Jorja groaned as the bad joke finally clicked.
“Well,” he conceded, “one’s a bit more black and smelly, and isn’t around for the big Christmassy finish, but, Ben, my friend...” Josh took another step into the cubicle, clapping a hand on the young man’s shoulder from behind and lowering himself so that he spoke slowly and directly into the young man’s ear. “I’ve known this doctor for a very long time, and if she needs to stabilize the neuronal membrane in your finger by inhibiting the ionic fluxes required for the instigation and conduction of nerve impulses in order to stem the geyser of blood shooting from that finger of yours, she knows what she’s talking about, hear?”
Ben nodded dumbly.
“Right!” Josh raised a hand to reveal a set of car keys dangling from his fingers.

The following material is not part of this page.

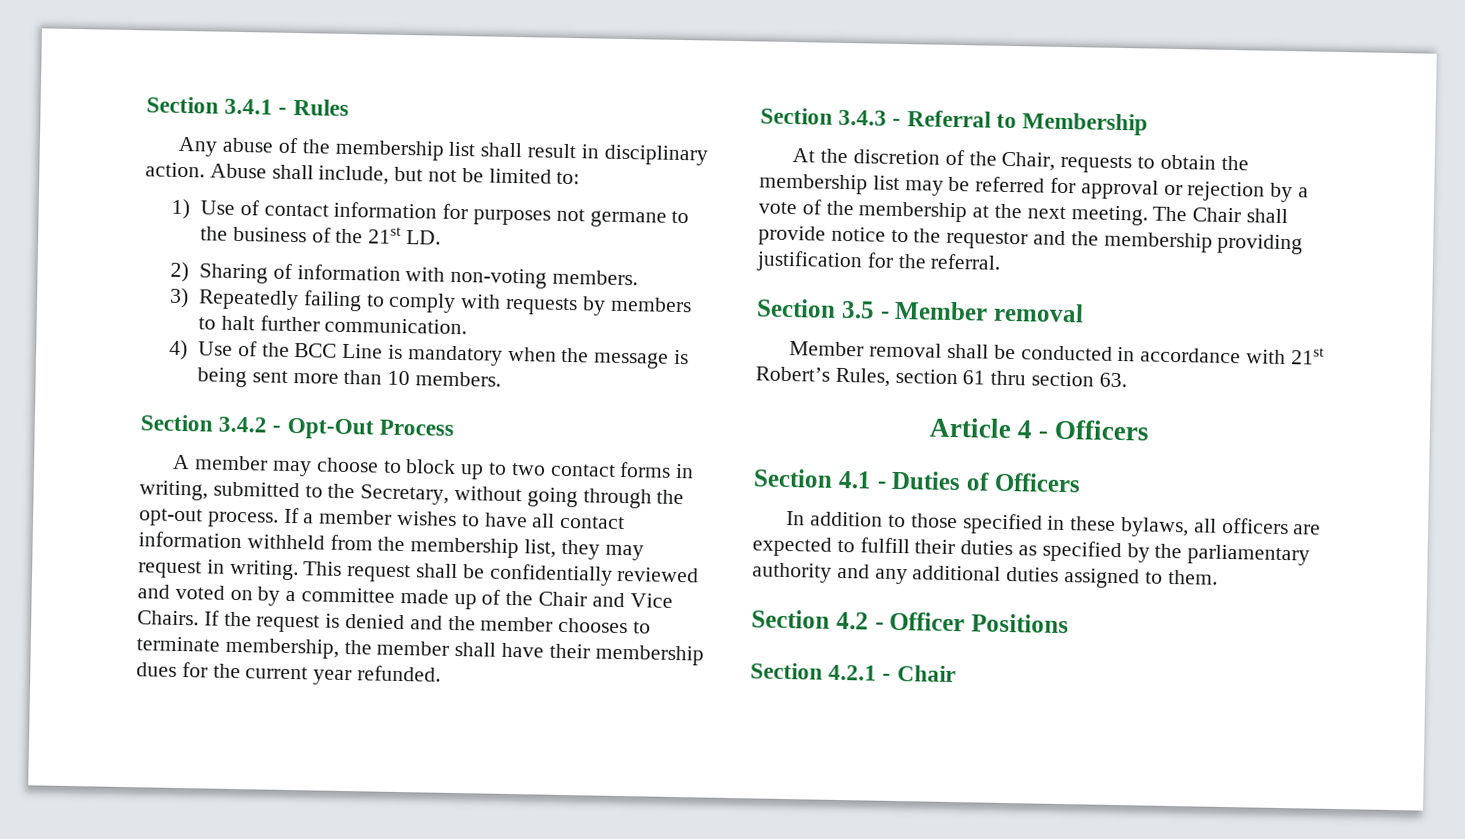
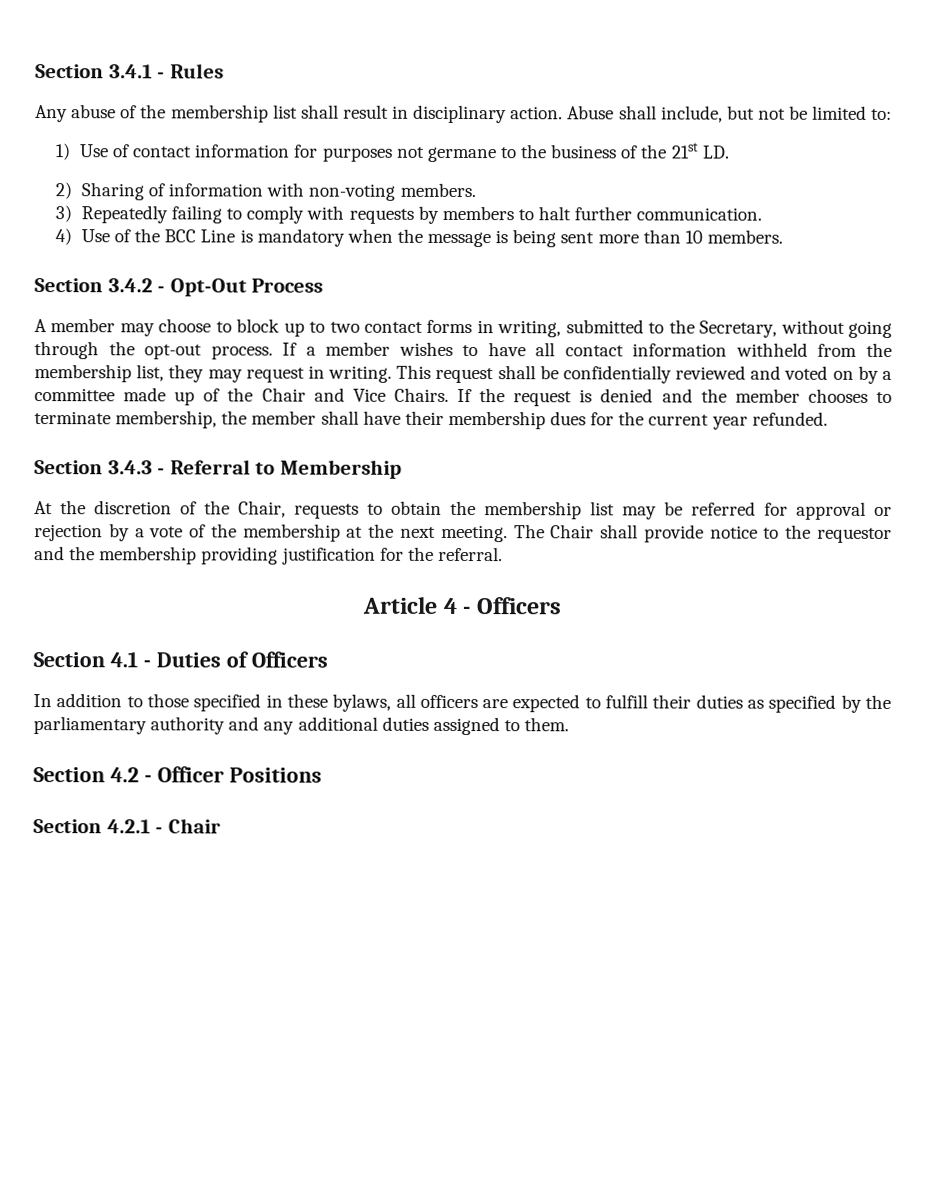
[756,298,1084,323] [789,341,1325,365] [755,366,1127,388] // Section 3.5 - Member removal // Member removal shall be conducted in accordance with 21st Robert’s Rules, section 61 thru section 63. -> (503, 554) none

He saw Katie’s eyebrow quirk upward. He would have laid a fiver on the fact she was thinking he’d taken up pickpocketing to add a bit more adrenaline to his life. He’d win the bet and she’d be wrong. He’d just seen enough drunks in his Big City ER Tour. The one where he had done everything but successfully forget the brown-eyed beauty standing right in front of him.
He cleared his throat and stepped away from Ben. “You owe Dr. We—Dr. McGann an apology. And while you do that—” he jangled the keys from his finger “—I’ll just be popping these babies over to Security until we get someone to pick you up.”
Ben opened his mouth to object, his eyes moving from physician to nurse and back to Josh before he muttered something about being out of order, his mother’s stupid car, and then, with a sag of the shoulders, he finally started digging a cell phone out of his pocket.
“Excellent!” Josh tossed the keys up in the air, caught them with a flourish, gave Jorja a wink and tugged the curtain shut behind him before anyone could say boo.
“Well...” Josh heard Jorja say before he headed off. “He’s certainly a breath of fresh air!”
Katie muttered something he couldn’t quite make out. Probably just as well.
Josh grinned, his shoes glued to the floor until he was sure peace reigned behind Curtain Three. He heard Katie clear her throat and put on her bright voice—the one she used when she was irritated with him.
“Now, then, Ben, if you can just show me that finger of yours, we can get you stitched up and home before you know it. Jorja? Could you hand me some of the hemostatic dressing, please? We need to get the wound to clot.”